October 3, 2013 6:00 pm
Cuba’s new port offers a small opening to the global economy
By Marc Frank in Havana
Mariel container terminal is part of a larger scheme that will take over
all the facilities at Havana’s ageing port
When Havana hosts its annual international trade jamboree next month,
officials will be sure to tout Cuba’s new container terminal and
free-trade zone – the communist island’s first strategic push to join
the international economy in decades.
Furthermore, although Havana usually treats the trade fair as a chance
to thumb its nose at the US, this year the new port may change the usual
playbook. That is because the ambitious $900m scheme, built at Mariel
port on Cuba’s northern coast and just 120 miles from Florida, seems
predicated on an end to the 53-year-old US embargo.
As there is no sign of that happening soon, despite some signs that Cuba
wants a more pragmatic relationship with the US, analysts say Havana
will instead have to count on friendly governments in the region and
Asia to compensate for this apparent hole in the project’s business
model – at least during its first phases.
“The United States is the obvious market for Mariel’s FTZ exports and
trans-shipments,” said Richard Feinberg, senior fellow at the Brookings
Institution and author of several Cuban studies. “In the meantime,
friendly governments, such as Brazil, Mexico, China, and Singapore, may
incentivise modest investments by their firms.”
The Mariel container terminal, built by Brazilian construction company
Odebrecht, part-financed by Brazilian development loans and operated by
Singapore’s PSA, is part of a larger scheme that will take over all of
the facilities at Havana’s ageing port, and see the Havana Bay
transformed into what could be a spectacular tourism and recreational
But it also reflects broader changes sweeping the Caribbean and American
The widening of the Panama Canal is prompting many regional port
authorities to upgrade facilities in order to accommodate larger
container ships. Mariel’s bay has been dredged to accommodate ships with
twice the draft of the Havana port, while Mariel’s port itself, 28 miles
from the capital, will have 700m of berth and capacity of up to 1m
containers, three times Havana’s.
“Bigger ships will need to make more use of transshipment to fill them,
and so we see a growth in transshipment activity in Panama and in the
Caribbean basin,” said Neil Davidson, senior analyst of ports and
terminals at London-based Drewry. “Cuba is well located to take part in
this, but to do so needs a deeper port.”
Despite the embargo, most experts agree the first phase of the plan is a
good one, with two provisos. First, transshipment is a price-sensitive
business, and Cuba’s Mariel will have to compete with efficient existing
hubs, such as those in Panama and Kingston, Jamaica. A further
complication is that the embargo forbids ships entering US waters if
they have berthed in Cuba over the past six months. (One exception is US
food imports to Cuba, exempt from the embargo under a 2000 amendment.)
Second, enticing investors to set up in the free trade zone will be a
harder challenge than just attracting ships to use its container facilities.
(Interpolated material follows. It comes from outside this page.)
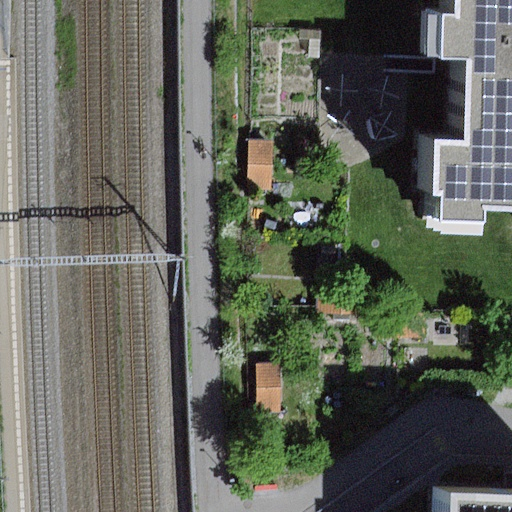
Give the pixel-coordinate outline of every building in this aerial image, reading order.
[(448,143),(418,141),(416,194),(426,194),(425,220),(464,222),(465,204),(511,206),(511,0),(440,0),(440,17),(427,17),(425,59),(451,60),(448,143)] [(272,144),(250,143),(249,190),(271,191),(272,144)] [(368,294),(318,293),(317,314),(367,316),(368,294)] [(426,316),(377,316),(376,340),(426,341),(426,316)] [(281,364),(256,365),(257,415),(282,415),(281,364)] [(511,511),(511,492),(435,491),(434,511),(511,511)]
“The big attraction of a FTZ?.?.?.?is that cargo is landed ashore, work
is carried out, such as assembly and packing, and this creates wider
economic benefits,” Mr Davidson said. But “establishing an FTZ is a
tougher job as it requires companies to put down roots, and once again
the US embargo is a key challenge.”
Cuba says the zone is the first of several across the country that will
increase exports, spur high-technology projects, and create jobs. It
also forms part of a broader push to encourage foreign investment, even
if that initiative has been honoured more in the breach than in observance.
That may change under the new rules governing FTZ investment, although
western diplomats and businessmen say that, while a step forward in a
hostile investment climate, the regulations still fall short.
Cuba “isn’t like other places where all, not just some of, the rules are
clear and standard across the board,” said one foreign investor, who
asked that his name not be used. “Every deal will have to be negotiated.”
A common complaint also remains unaddressed: employers must still hire
and fire through a state-run labour company, which drives up costs and
potentially hurts Mariel’s attractiveness.
“Labour costs will be twice what they are in the Dominican Republic,” a
western economic attaché said.
Furthermore, investors will still face Cuba’s complicated approvals
process, tough supervision, high communication costs and conflict
resolution through state entities, unless stipulated otherwise in
contracts, all of which could hold back the country’s biggest single
investment since the fall of the former Soviet Union.
“Everything that has been going on here since Fidel Castro took ill has
been a work in progress, including relations with the United States,”
one foreign banker operating in Cuba said. “Mariel is no exception. Only
time and plenty of tweaking will tell if it is truly a success.”